The escalation in political instability in Libya is a short-term supply risk as the LNA controls access to several key production facilities in the country. On top of the uncertainty over whether the US will extend waivers to its Iran sanctions in May, the Libya risk will be fueling discussion within OPEC+ on whether the current production cuts will be extended from June into H2 2019. Russian officials in recent days have been very outspoken in questioning whether output cuts can be ended even if it risked sending prices lower. Our view has long been that production from OPEC+ would increase in the second half of the year to compensate for the ‘over’-tightening of the market that has resulted from producers cutting output more than required and involuntary outages in producers like Iran, Venezuela and Libya.
The IEA cautioned in its latest oil market report that risks to demand growth were on the downside despite some good signs of growth from China, India and the US. The IEA’s projection for demand growth remains at 1.4m b/d, an acceleration from the 1.3m b/d estimated for 2018.
The potential interruption to supplies from Libya saw Brent curves tighten relatively more than WTI. Front month Brent time spreads closed the week at USD 0.49/b in backwardation while the same spread in WTI closed the week in a contango of USD 0.13/b, after having started the week in a very tentative backwardation. Dec spreads in both markets remained in backwardation last week: WTI Dec 19/20 closed at USD 3.89/b while Brent closed at USD 3.34/b.

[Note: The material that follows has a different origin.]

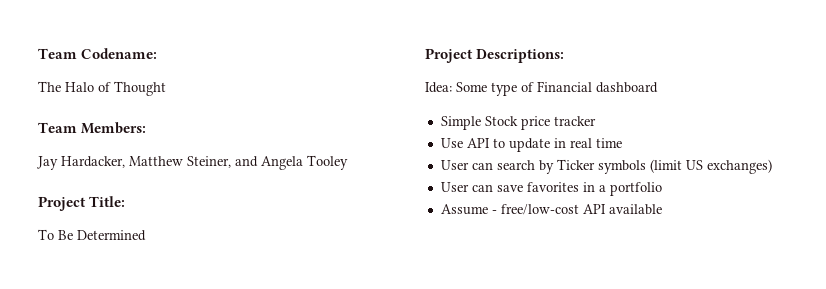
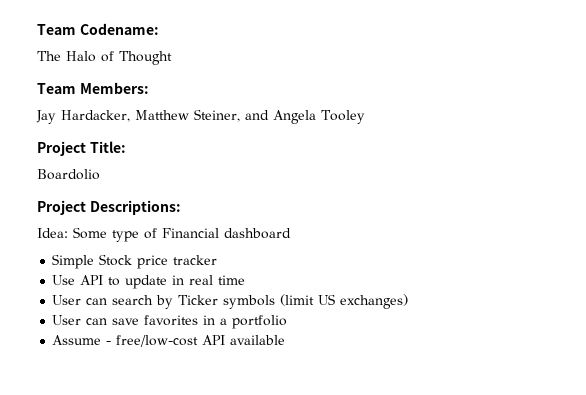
[38,229,146,241] To Be Determined -> [37,169,100,180] Boardolio

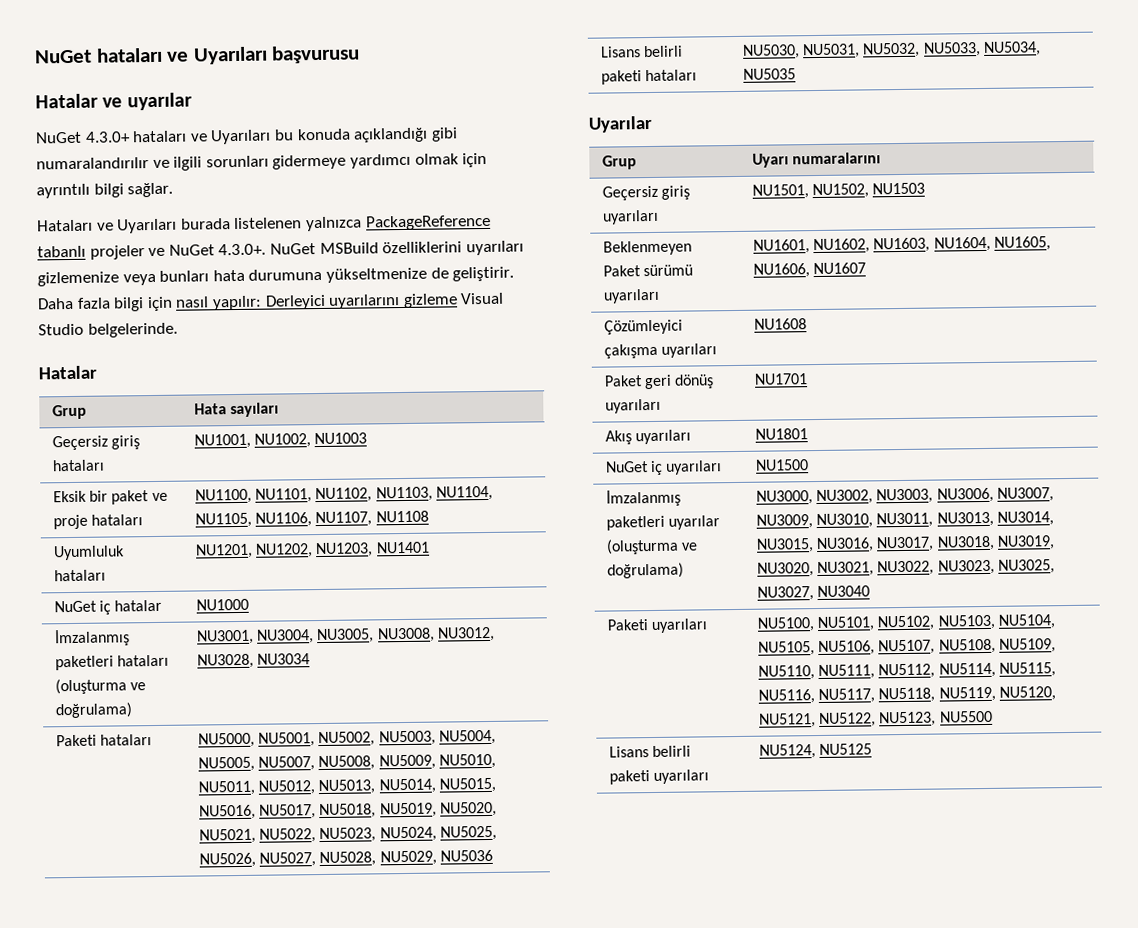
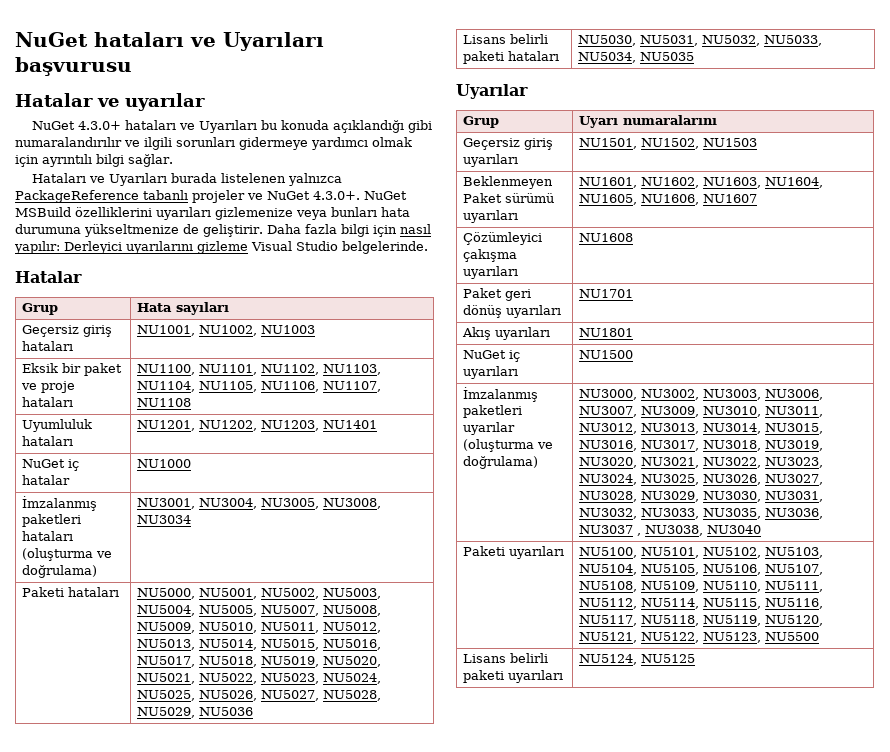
[436,626,495,642] [197,653,255,669] NU3012, NU3028, -> (382, 503) none
(934, 520) none -> [579,423,638,434] NU3012,
[997,559,1055,574] [757,586,815,601] NU3025, NU3027, -> [579,474,824,485] [579,491,824,502] [579,508,824,519] [579,525,704,536] NU3024, NU3025, NU3026, NU3027, NU3028, NU3029, NU3030, NU3031, NU3032, NU3033, NU3035, NU3036, NU3037 , NU3038,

Investors continue to anticipate a further tightening of crude balances and have extended their net long positions in Brent and WTI. Net length in Brent rose by 9.5k contracts last week while in WTI, 30.7k net long positions were added. Relative to shorts, positioning in both markets is at its longest since October last year, just ahead of a major downward move in prices.
The US drilling rig count rose again last week as exploration and production companies added 2 new rigs. Long dated WTI prices (rolling 12 month contract) have been relatively steady since the start of 2018, anchored around USD 60/b. Prices at that level offer enough opportunities to hedge current production and spend on new projects and activity in the US shale patch continues to attract the involvement of oil majors, most recently with Chevron’s plan to buy Anadarko.